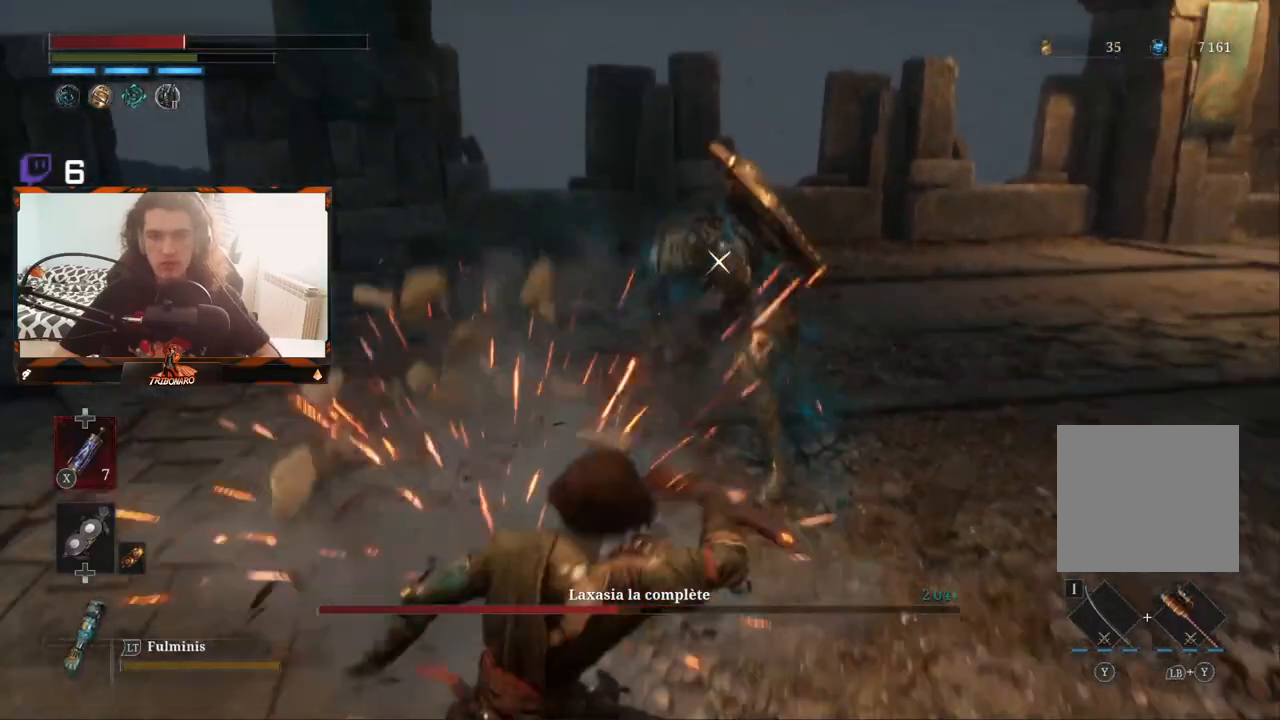
{"buttons": [], "left_stick": "up", "right_stick": "center", "events": [[117, "left_stick", "up"]]}
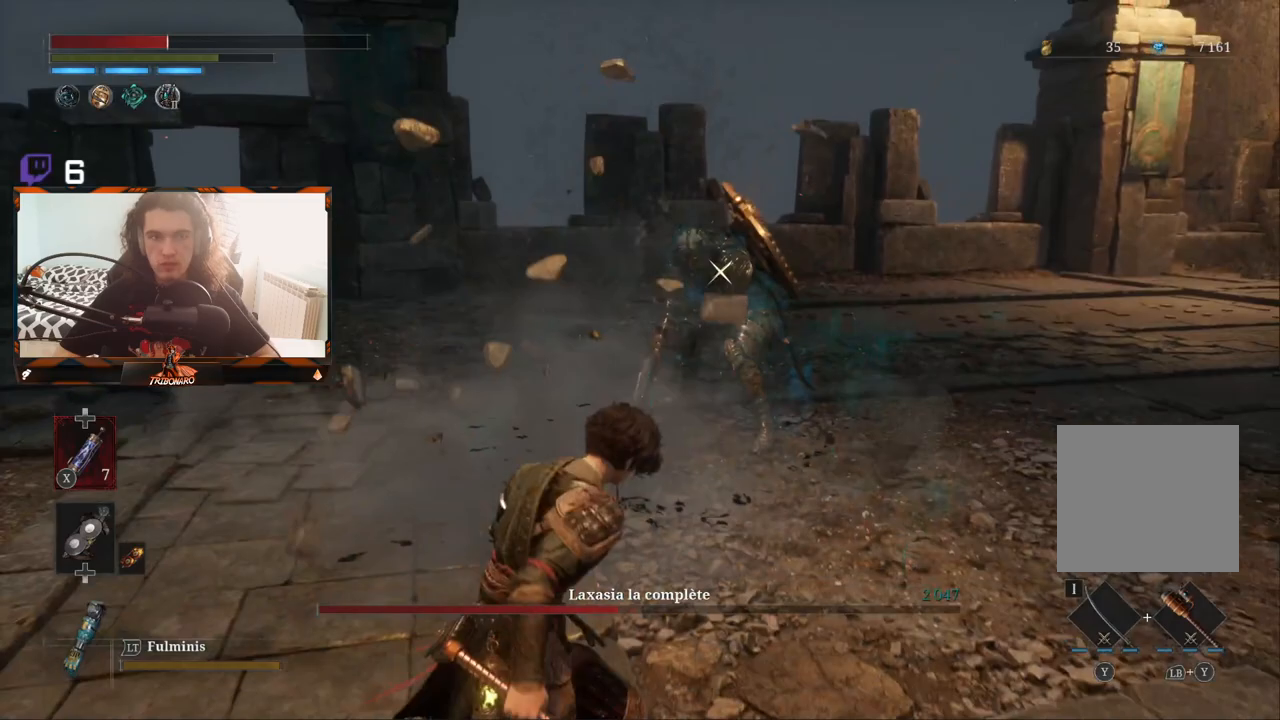
{"buttons": [], "left_stick": "up", "right_stick": "center", "events": []}
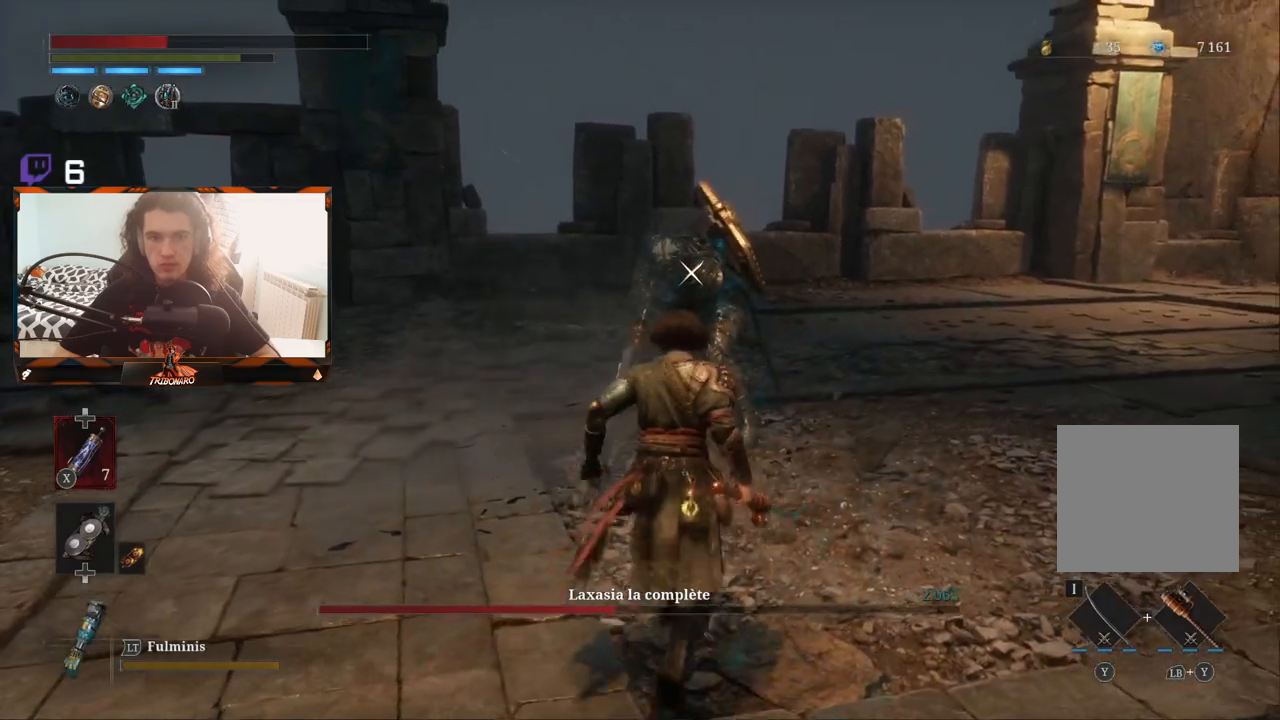
{"buttons": [], "left_stick": "center", "right_stick": "center", "events": [[417, "left_stick", "center"]]}
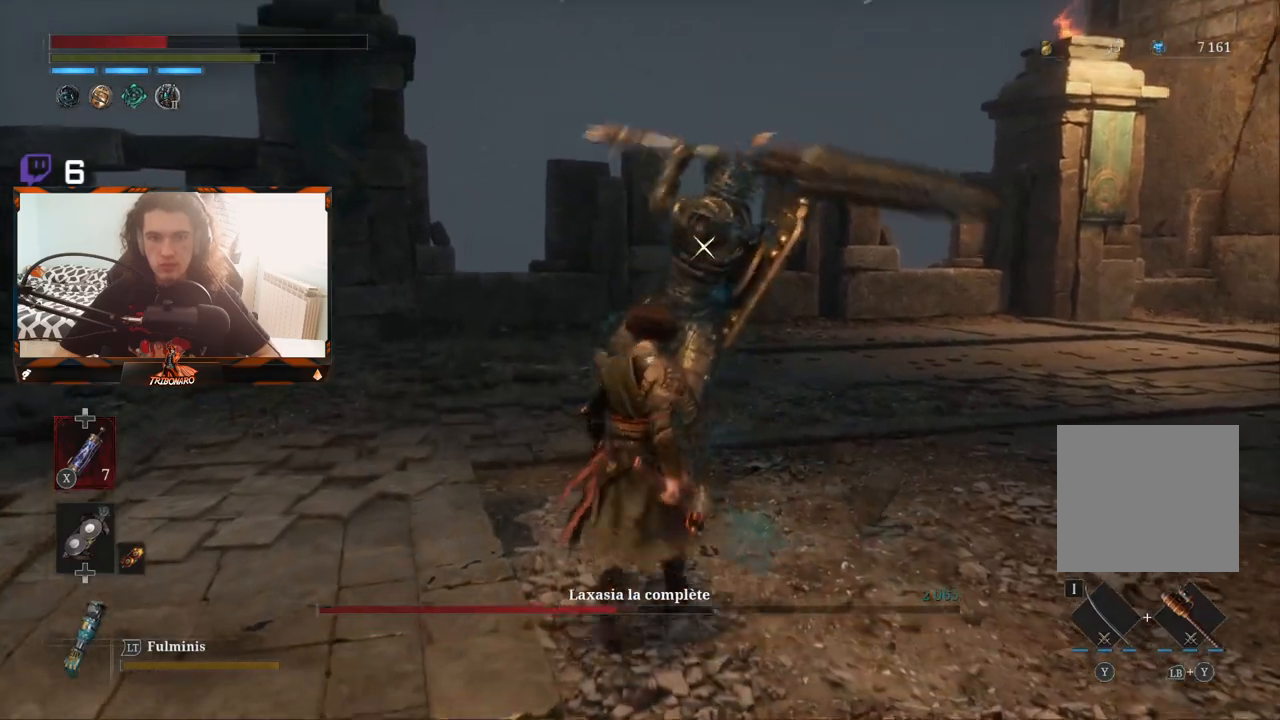
{"buttons": ["L1"], "left_stick": "center", "right_stick": "center", "events": [[433, "L1", "down"]]}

++++++++++

#### TASK TO COMPLETE
Transcribe the whole listing exactly as it stands, apart from the pictures.

#### RESULT OF THIS TASK
{"buttons": [], "left_stick": "up", "right_stick": "center", "events": [[117, "left_stick", "up"]]}
{"buttons": [], "left_stick": "up", "right_stick": "center", "events": []}
{"buttons": [], "left_stick": "center", "right_stick": "center", "events": [[417, "left_stick", "center"]]}
{"buttons": ["L1"], "left_stick": "center", "right_stick": "center", "events": [[433, "L1", "down"]]}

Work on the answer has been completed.